Alpha2 Adrenergic Agonists

Alpha2 adrenergic agonist: is used to produce sedation and hypnosis, analgesia and muscle relaxation. The analgesic effects are short-lived in comparison to the sedative effects. They are reversible and are metabolized in the liver (excreted via the kidneys).

Side effects of these drugs include hyper and/or hypotension, bradycardia, hypothermia, decreased sympathetic tone and GI motility, increase in urine output, emesis, salivation and bradyarrhythmias. They should not be used in patients with cardiopulmonary disease, pre-existing hypo/hypertension, diabetes mellitus and liver/renal failure. The use of anticholinergics in combination with alpha2 may be contraindicated if peripheral vasoconstriction and possible hypertension are present.

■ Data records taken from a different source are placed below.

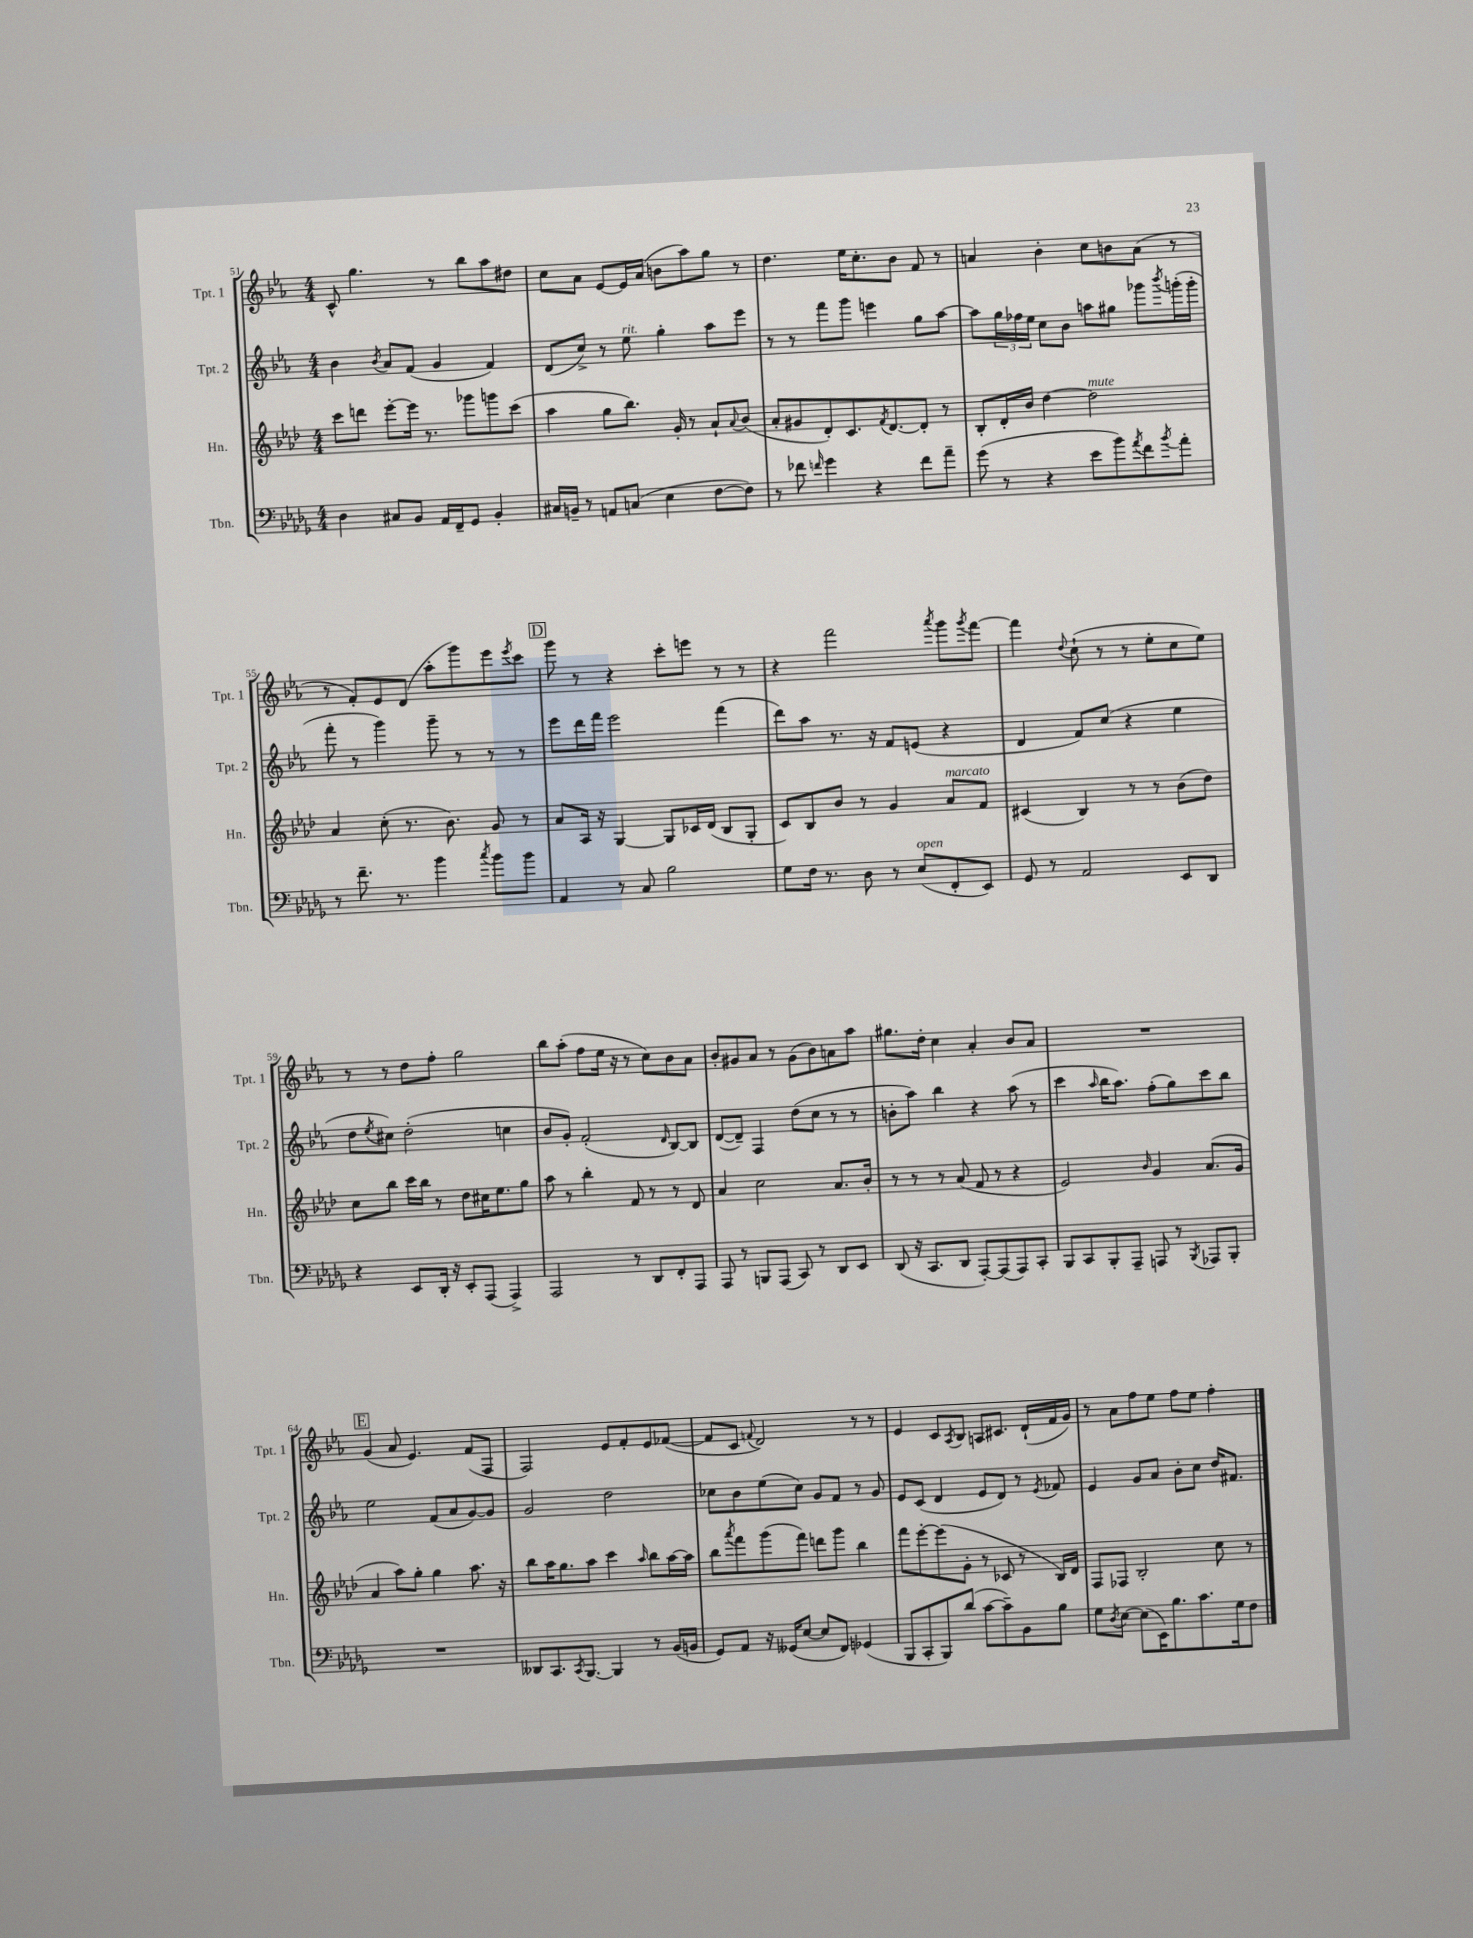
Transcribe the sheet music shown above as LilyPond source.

<<
\new StaffGroup <<
\new Staff = "s0" \with { instrumentName = "Tpt. 1" shortInstrumentName = "Tpt. 1" } {
    \clef treble \key ees \major \numericTimeSignature \time 4/4
    c'8-^ g''4. r8 bes''8 aes''8 dis''8 |
    c''8 aes'8 ees'8~ ees'16 aes'16( b'8 aes''8) g''8 r8 |
    d''4. ees''16 c''8.-. bes'8 f'8 r8 |
    a'4 bes'4-. c''8 b'8 a'8( r8 |
    r8 f'8-.) ees'8 d'8( aes''8-. g'''8) ees'''8 \acciaccatura { ees'''8 } c'''8 |
    \mark \markup { \box "D" } g'''8 r8 r4 c'''8-. e'''8 r8 r8 |
    r4 f'''2 \acciaccatura { aes'''8 } g'''8 \acciaccatura { g'''8 } f'''8~ |
    f'''4 \appoggiatura { d''8 } c''8-!( r8 r8 ees''8-. c''8 ees''8) |
    r8 r8 d''8 f''8-. g''2 |
    bes''8 aes''8-.( f''8 ees''16 r16 r8 c''8) bes'8 aes'8 |
    bes'8-. gis'8 aes'8 r8 gis'8( bes'8) a'8 aes''8 |
    gis''8. d''16-. c''4 aes'4-. bes'8 aes'8 |
    R1 |
    \mark \markup { \box "E" } g'4( aes'8 ees'4.) f'8( f8 |
    f2) ees'8 f'8-. ees'8 fes'8~( |
    fes'8 c'8 \appoggiatura { f'8 } d'2) r8 r8 |
    ees'4 c'8 \acciaccatura { aes8 } bes8 a8 cis'8. d'16-!( f'16 g'16) |
    r8 aes'8 f''8 ees''8 f''8 ees''8 f''4-. \bar "|." |
}
\new Staff = "s1" \with { instrumentName = "Tpt. 2" shortInstrumentName = "Tpt. 2" } {
    \clef treble \key ees \major \numericTimeSignature \time 4/4
    bes'4 \acciaccatura { bes'8 } aes'8 f'8( g'4 f'4) |
    d'8( c''8->) r8 ees''8^\markup { \italic "rit." } g''4-. aes''8 ees'''8 |
    r8 r8 f'''8 g'''8 e'''4 g''8 aes''8~ |
    aes''8 \tuplet 3/2 { g''16 fes''16 ees''16 } c''8 bes'8 a''8 gis''8 ges'''8 \acciaccatura { bes'''8 } g'''16-.( g'''16-. |
    f'''8-. r8 g'''4) g'''8-- r8 r8 r8 |
    \mark \markup { \box "D" } ees'''8 d'''16 f'''16 ees'''2 f'''4( |
    d'''8) aes''8 r8. r16 f'8 e'8( r4 |
    d'4 f'8) c''8( r4 ees''4 |
    d''8 \acciaccatura { ees''8 } cis''8) d''2-.( c''4 |
    bes'8 g'8-.) f'2-.( \grace { d'16 } bes8~) bes8 |
    d'8~( d'8--) f4 d''8( c''8 r8 r8 |
    b'8-. aes''8) bes''4 r4 aes''8( r8 |
    c'''4 \grace { aes''16 } bes''16 aes''8.) f''8-.( g''8) c'''8 bes''8 |
    \mark \markup { \box "E" } ees''2 f'8( aes'8 g'8~) g'8 |
    g'2 d''2 |
    ces''8 bes'8 ees''8( ces''8) g'8 f'8 r8 g'8 |
    ees'8 c'8( d'4 ees'8 d'8) r8 \acciaccatura { ees'8 } fes'8 |
    ees'4 g'8 aes'8 bes'8-. c''8 d''16 fis'8. \bar "|." |
}
\new Staff = "s2" \with { instrumentName = "Hn." shortInstrumentName = "Hn." } {
    \clef treble \key aes \major \numericTimeSignature \time 4/4
    c'''8 d'''8 ees'''8~-. ees'''16 r8. ges'''8 g'''8 c'''8( |
    aes''4 g''8 bes''8.) g'16-. r8 aes'8-! \appoggiatura { aes'8 } bes'8( |
    aes'8-. gis'8 des'8-.) c'8. \acciaccatura { f'8 } des'8.~ des'8-. r8 |
    bes8-. des'16-. bes'16 des''4~ des''2^\markup { \italic "mute" } |
    aes'4 c''8-.( r8. bes'8.) g'8 r8 |
    \mark \markup { \box "D" } aes'8 aes16 r16 g4~ g8 ces'16 des'16( bes8 g8-. |
    c'8) bes8 bes'8 r8 g'4 aes'8^\markup { \italic "marcato" } f'8 |
    cis'4( bes4) r8 r8 bes'8( des''8) |
    c''8 bes''8 c'''16 bes''16 r8 des''8 cis''16 ees''8. g''8 |
    aes''8 r8 bes''4-. f'8 r8 r8 des'8 |
    aes'4 c''2 aes'8. bes'16-. |
    r8 r8 r8 aes'8( f'8 r8 r4 |
    ees'2) \grace { bes'16 } g'4 aes'8.( g'16 |
    \mark \markup { \box "E" } aes'4 aes''8) g''8-. g''4 aes''8. r16 |
    bes''8 aes''16 g''8. aes''8 c'''4 \grace { aes''16 } bes''8 aes''16~ aes''16 |
    bes''8 \acciaccatura { aes'''8 } f'''8 g'''8( f'''8) d'''8 g'''8 bes''4 |
    f'''8 ees'''8~-. ees'''8( g'8-. r8 ces'8 r8 bes16) des'16 |
    f8 fes8 bes2-. c''8 r8 \bar "|." |
}
\new Staff = "s3" \with { instrumentName = "Tbn." shortInstrumentName = "Tbn." } {
    \clef bass \key des \major \numericTimeSignature \time 4/4
    des4 cis8 bes,8 aes,16 f,16-- ges,8 bes,4-. |
    cis16 b,16-- r8 a,8 c8( ees4 f8~ f8) |
    r8 fes'8 \grace { f'16 } ges'4 r4 f'8 aes'8-- |
    ges'8( r8 r4 ees'8 bes'8) \acciaccatura { aes'8 } f'8 \acciaccatura { bes'8 } aes'8-. |
    r8 f'8.-- r8. bes'4 \acciaccatura { c''8 } bes'8 bes'8 |
    \mark \markup { \box "D" } aes,4 r8 c8 bes2 |
    ges8 f16 r8. des8 r8 ees8^\markup { \italic "open" }( f,8-. ees,8) |
    ges,8 r8 aes,2 ees,8 des,8 |
    r4 ees,8 des,16-. r16 ees,8-. aes,,8( aes,,4->) |
    aes,,2 r8 des,8 f,8-. aes,,8 |
    aes,,8 r8 b,,8 aes,,8( c,8) r8 des,8 ees,8 |
    des,8( r16 c,8. des,8 aes,,8~-.) aes,,8( aes,,8) c,8-. |
    bes,,8 c,8 bes,,8-. aes,,8-- a,,8 r8 \acciaccatura { bes,,8 } aes,,8 bes,,8-. |
    \mark \markup { \box "E" } R1 |
    deses,8 c,8. \acciaccatura { c,8 } bes,,8.~ bes,,4 r8 bes,16( b,16 |
    ges,8) aes,8 r16 geses,16( ees8~ ees8 f,8) ges,4( |
    bes,,8 c,8-. bes,,8) des'8( c'8~ c'8--) bes,8 bes8 |
    ges8 \acciaccatura { des8 } ees8~ ees8( ees,16) bes8. c'8. ges16 f8 \bar "|." |
}
>>
>>
\layout { \context { \Score currentBarNumber = #51 } }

Alpha2 can be used in conjunction with opioids and inhalant anesthetics and generally the doses can be reduced when alpha2 is used.

Monitoring of patients

Monitoring of patients: For patients that are being treated for acute pain it is recommended they be assessed every 15 – 30 minutes post-surgery and then hourly for 6 – 8 hours then every 3 – 6 hours thereafter. Using pain scales will assist you in determining if your patient will require more analgesic drugs or less.

For patients that are being treated for chronic pain, they too should be assessed on a regular basis. Getting the owners to fill out a pain scale report (questions) or asking questions to see the progress of the patient is generally required to see if the drug protocol is effective for that patient, or not. This should be followed up closely before dispensing more drugs and further blood tests may be required for ongoing medication.